Evansville will have a decades-long lease on the land on which a replacement for the Executive Inn will be built, according to a document issued by city officials Friday.

The Evansville Redevelopment Commission put out a request for proposals from developers interested in building a new hotel to replace the former Executive Inn. That hotel has stood half-demolished since part of it was razed to make room for the Downtown arena.

According to the request document issued Friday, the city proposes leasing the site where the new hotel is to be built to a developer for between 60 and 70 years.

John Kish, director of the arena project, said that arrangement will better enable local officials to ensure the property is run according to a high standard.

"It gives us a greater range of options to control the operation over the years," he said.

Kish said the span of up to 70 years was chosen to give the developer who builds the hotel time to pay off two 30-year mortgages.
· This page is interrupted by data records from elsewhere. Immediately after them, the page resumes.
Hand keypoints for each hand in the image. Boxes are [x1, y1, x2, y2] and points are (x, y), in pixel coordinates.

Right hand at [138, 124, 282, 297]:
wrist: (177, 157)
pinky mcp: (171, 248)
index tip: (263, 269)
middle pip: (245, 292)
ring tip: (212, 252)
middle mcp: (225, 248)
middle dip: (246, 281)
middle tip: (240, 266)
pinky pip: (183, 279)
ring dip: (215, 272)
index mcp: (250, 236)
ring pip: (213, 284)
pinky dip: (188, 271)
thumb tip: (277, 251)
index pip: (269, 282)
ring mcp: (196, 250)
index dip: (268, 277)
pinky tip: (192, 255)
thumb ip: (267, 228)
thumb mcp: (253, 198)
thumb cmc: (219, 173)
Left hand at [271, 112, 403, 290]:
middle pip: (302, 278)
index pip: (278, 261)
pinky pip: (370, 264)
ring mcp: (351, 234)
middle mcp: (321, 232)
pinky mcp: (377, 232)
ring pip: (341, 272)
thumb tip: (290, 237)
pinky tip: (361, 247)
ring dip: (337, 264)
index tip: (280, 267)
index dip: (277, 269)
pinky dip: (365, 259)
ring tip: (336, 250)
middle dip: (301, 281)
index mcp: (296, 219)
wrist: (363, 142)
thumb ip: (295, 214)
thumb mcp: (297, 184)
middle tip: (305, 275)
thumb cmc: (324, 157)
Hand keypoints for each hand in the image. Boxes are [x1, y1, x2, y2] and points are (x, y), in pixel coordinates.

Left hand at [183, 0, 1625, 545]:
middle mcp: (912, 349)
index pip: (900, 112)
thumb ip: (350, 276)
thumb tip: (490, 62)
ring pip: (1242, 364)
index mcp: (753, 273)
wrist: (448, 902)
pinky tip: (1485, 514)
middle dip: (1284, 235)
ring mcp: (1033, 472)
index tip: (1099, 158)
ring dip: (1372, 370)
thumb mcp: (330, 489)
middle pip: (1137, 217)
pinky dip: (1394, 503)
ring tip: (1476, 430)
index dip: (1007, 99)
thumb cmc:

One mortgage would be to finance the construction and the other to pay for refurbishing the property.

At the end of the period, the ownership of the hotel will revert to the Evansville Redevelopment Authority, according to the request for proposals. Kish said that provision gives local officials an opportunity to renegotiate the terms of use for the property.
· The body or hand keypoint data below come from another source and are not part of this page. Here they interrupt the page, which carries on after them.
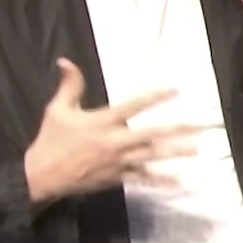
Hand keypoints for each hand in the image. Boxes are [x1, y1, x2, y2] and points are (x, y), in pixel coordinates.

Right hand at [24, 58, 199, 203]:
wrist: (43, 175)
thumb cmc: (51, 140)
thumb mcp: (57, 109)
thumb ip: (69, 85)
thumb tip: (65, 60)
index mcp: (102, 122)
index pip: (133, 106)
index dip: (154, 97)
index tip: (175, 90)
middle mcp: (114, 142)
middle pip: (151, 134)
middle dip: (176, 129)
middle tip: (199, 125)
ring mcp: (118, 162)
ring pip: (151, 157)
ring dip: (175, 153)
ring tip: (196, 149)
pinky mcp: (117, 178)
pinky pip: (143, 179)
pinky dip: (161, 181)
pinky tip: (179, 182)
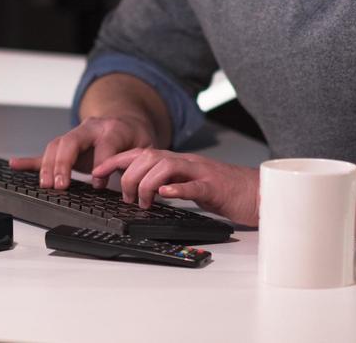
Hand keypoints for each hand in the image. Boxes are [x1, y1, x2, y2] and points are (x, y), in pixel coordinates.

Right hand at [8, 115, 157, 189]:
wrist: (126, 121)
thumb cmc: (134, 139)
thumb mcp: (145, 148)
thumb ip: (137, 163)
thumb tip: (132, 184)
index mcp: (113, 129)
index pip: (104, 145)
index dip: (100, 165)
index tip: (98, 184)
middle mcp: (90, 129)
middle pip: (72, 141)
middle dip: (64, 163)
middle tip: (61, 185)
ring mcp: (75, 136)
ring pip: (56, 145)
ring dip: (48, 166)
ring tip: (46, 184)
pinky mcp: (66, 147)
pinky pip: (45, 153)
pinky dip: (30, 160)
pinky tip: (15, 164)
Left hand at [92, 149, 258, 225]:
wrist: (259, 193)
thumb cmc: (226, 191)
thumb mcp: (191, 185)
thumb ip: (170, 183)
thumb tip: (144, 191)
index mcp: (179, 162)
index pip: (141, 153)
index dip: (117, 160)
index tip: (96, 171)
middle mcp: (187, 162)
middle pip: (149, 157)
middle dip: (129, 175)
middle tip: (126, 198)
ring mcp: (201, 172)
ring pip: (166, 166)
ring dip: (147, 183)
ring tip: (143, 201)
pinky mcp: (215, 187)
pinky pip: (194, 184)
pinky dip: (177, 189)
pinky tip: (166, 195)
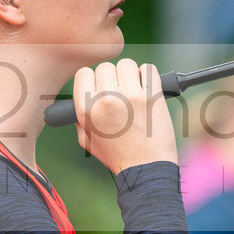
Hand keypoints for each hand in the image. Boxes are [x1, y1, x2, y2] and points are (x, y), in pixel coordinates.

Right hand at [73, 59, 176, 173]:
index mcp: (86, 109)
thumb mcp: (88, 141)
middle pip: (106, 67)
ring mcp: (130, 96)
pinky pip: (149, 69)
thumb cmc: (118, 156)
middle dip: (114, 77)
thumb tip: (82, 100)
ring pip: (127, 64)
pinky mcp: (152, 96)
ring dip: (131, 74)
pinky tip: (149, 88)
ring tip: (135, 89)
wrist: (146, 169)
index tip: (103, 88)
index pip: (84, 73)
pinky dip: (149, 76)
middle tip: (121, 91)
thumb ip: (81, 119)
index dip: (94, 80)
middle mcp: (106, 100)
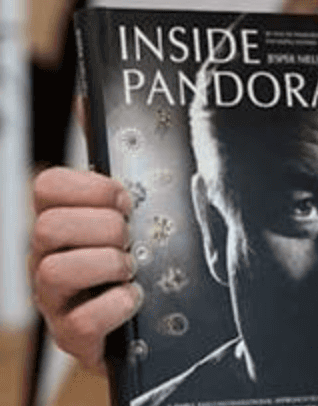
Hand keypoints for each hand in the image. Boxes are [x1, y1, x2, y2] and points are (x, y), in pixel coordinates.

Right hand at [30, 166, 141, 373]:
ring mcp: (55, 301)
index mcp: (61, 221)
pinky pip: (83, 321)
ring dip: (107, 264)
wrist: (151, 322)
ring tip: (131, 269)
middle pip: (46, 227)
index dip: (89, 186)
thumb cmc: (136, 258)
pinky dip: (116, 306)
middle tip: (129, 237)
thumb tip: (87, 100)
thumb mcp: (129, 209)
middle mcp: (48, 259)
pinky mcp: (72, 337)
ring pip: (55, 272)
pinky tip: (133, 299)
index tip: (123, 199)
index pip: (47, 186)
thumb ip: (112, 157)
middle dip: (103, 227)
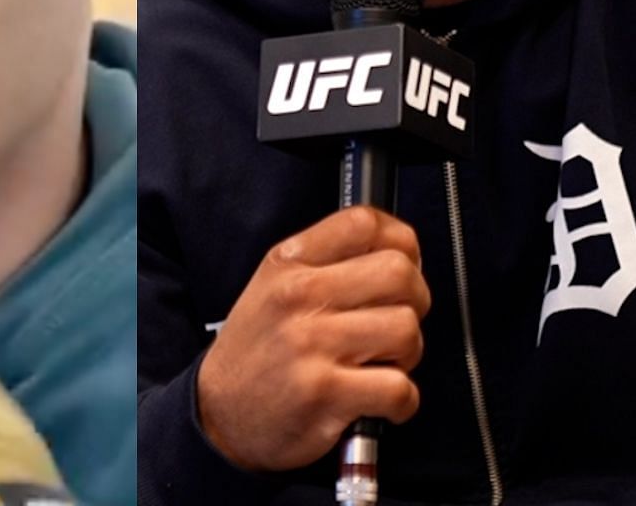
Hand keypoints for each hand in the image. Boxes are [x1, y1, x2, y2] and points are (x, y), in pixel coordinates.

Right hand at [197, 206, 429, 471]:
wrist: (220, 412)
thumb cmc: (258, 350)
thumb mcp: (273, 287)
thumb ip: (326, 262)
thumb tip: (401, 252)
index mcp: (287, 264)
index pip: (362, 223)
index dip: (400, 242)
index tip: (402, 263)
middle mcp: (297, 296)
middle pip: (399, 272)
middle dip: (415, 300)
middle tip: (396, 319)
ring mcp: (311, 344)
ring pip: (406, 329)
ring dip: (407, 354)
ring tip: (381, 362)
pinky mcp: (326, 392)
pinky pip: (400, 387)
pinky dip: (402, 401)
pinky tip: (379, 399)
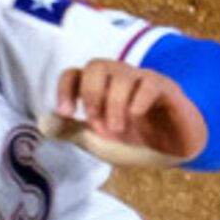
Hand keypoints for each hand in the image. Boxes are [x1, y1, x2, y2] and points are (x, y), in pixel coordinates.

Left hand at [47, 59, 207, 168]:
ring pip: (121, 74)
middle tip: (96, 124)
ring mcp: (144, 80)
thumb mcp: (99, 142)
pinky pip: (148, 83)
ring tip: (117, 130)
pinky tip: (135, 118)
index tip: (68, 113)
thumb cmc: (136, 143)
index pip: (75, 74)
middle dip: (91, 95)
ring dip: (113, 105)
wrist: (175, 154)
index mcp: (101, 89)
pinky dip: (136, 101)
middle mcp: (120, 78)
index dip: (66, 90)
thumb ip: (73, 131)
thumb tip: (44, 121)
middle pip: (96, 65)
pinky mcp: (167, 89)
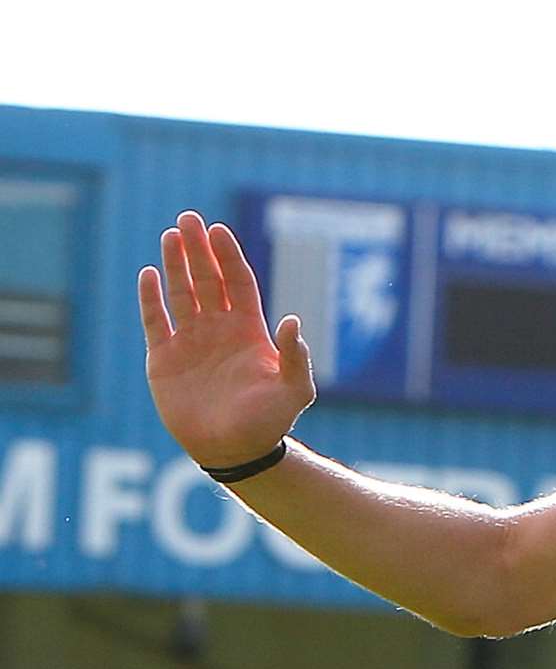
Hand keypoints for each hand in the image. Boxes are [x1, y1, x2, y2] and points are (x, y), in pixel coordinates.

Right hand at [138, 211, 315, 465]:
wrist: (235, 450)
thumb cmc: (269, 421)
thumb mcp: (295, 391)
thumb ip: (296, 358)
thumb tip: (292, 321)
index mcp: (249, 331)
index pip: (238, 283)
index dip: (228, 256)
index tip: (219, 230)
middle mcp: (219, 329)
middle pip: (208, 279)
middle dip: (199, 249)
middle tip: (189, 218)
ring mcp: (191, 341)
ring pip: (181, 293)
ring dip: (175, 264)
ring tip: (171, 235)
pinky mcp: (164, 358)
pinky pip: (155, 321)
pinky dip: (150, 299)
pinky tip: (147, 274)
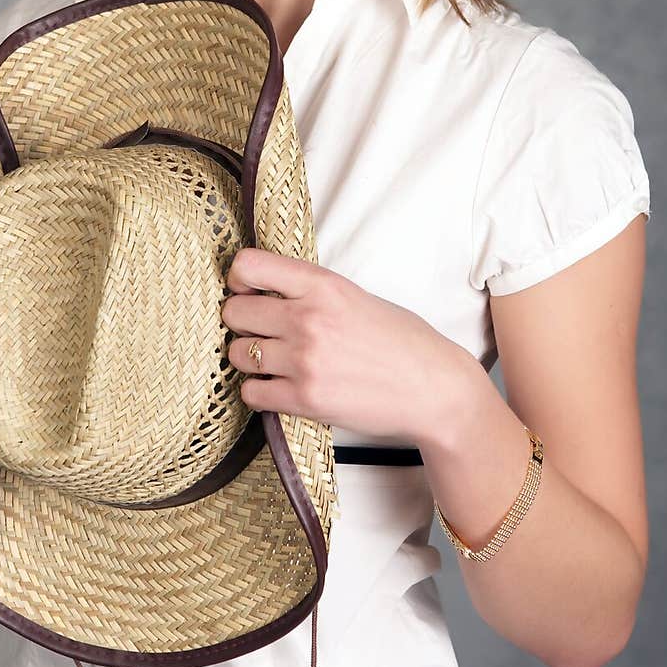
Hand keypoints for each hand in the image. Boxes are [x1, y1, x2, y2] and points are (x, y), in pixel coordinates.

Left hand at [222, 247, 468, 443]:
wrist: (433, 388)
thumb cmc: (401, 340)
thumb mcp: (355, 296)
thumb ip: (309, 290)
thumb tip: (261, 291)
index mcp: (323, 285)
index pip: (249, 266)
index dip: (238, 279)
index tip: (247, 291)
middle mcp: (309, 318)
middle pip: (233, 312)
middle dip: (242, 323)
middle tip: (261, 332)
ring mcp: (305, 360)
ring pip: (237, 354)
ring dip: (248, 359)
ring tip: (273, 362)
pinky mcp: (305, 400)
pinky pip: (251, 393)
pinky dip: (259, 392)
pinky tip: (278, 388)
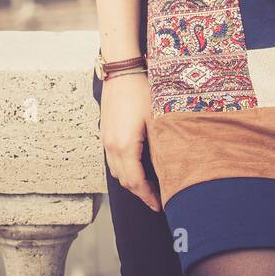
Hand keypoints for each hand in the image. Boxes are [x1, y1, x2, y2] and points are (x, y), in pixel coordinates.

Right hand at [99, 73, 161, 212]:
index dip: (147, 196)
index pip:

Another of the request's stipulations asks respondents to submit plans for "procuring or providing 100 percent of the required financing" for the construction of a hotel.

An inability to secure the needed financing was the main hurdle cited by representatives of the development firm Browning Investments of Indianapolis when they explained why they were unable to build a replacement for the Executive Inn. That difficulty prompted city officials, who had enlisted Browning, to issue the request for proposals and let other developers attempt the project.

Kish said respondents who ask for public assistance in building a hotel won't be rejected automatically.

And as an alternative option, the request document says developers can assume in their responses that they have been provided a site "in a condition suitable to begin construction," meaning it has been cleared of existing buildings, Kish said. In that case, they should plan to pay the city $100,000 a year until the cost of demolition is recovered.

The request for proposals says the preferred site for the hotel construction is the block containing the parking garage across Walnut Street from the Executive Inn. Developers may also consider building where the Executive Inn remnant now stands, according to the document.

The request for proposals calls for the construction of a hotel with at least 220 rooms. The property should have formal and informal dining and lounge rooms, a health club, laundry and dry-cleaning rooms, 24-hour room service and a business center.

The request document also requires developers to list which engineers and architects they plan to work with and which operating company they will hire to run the hotel. And it states a preference for respondents who plan to employ local workers or firms owned by women or minorities.

The request for proposals gives developers until Oct. 1 to respond.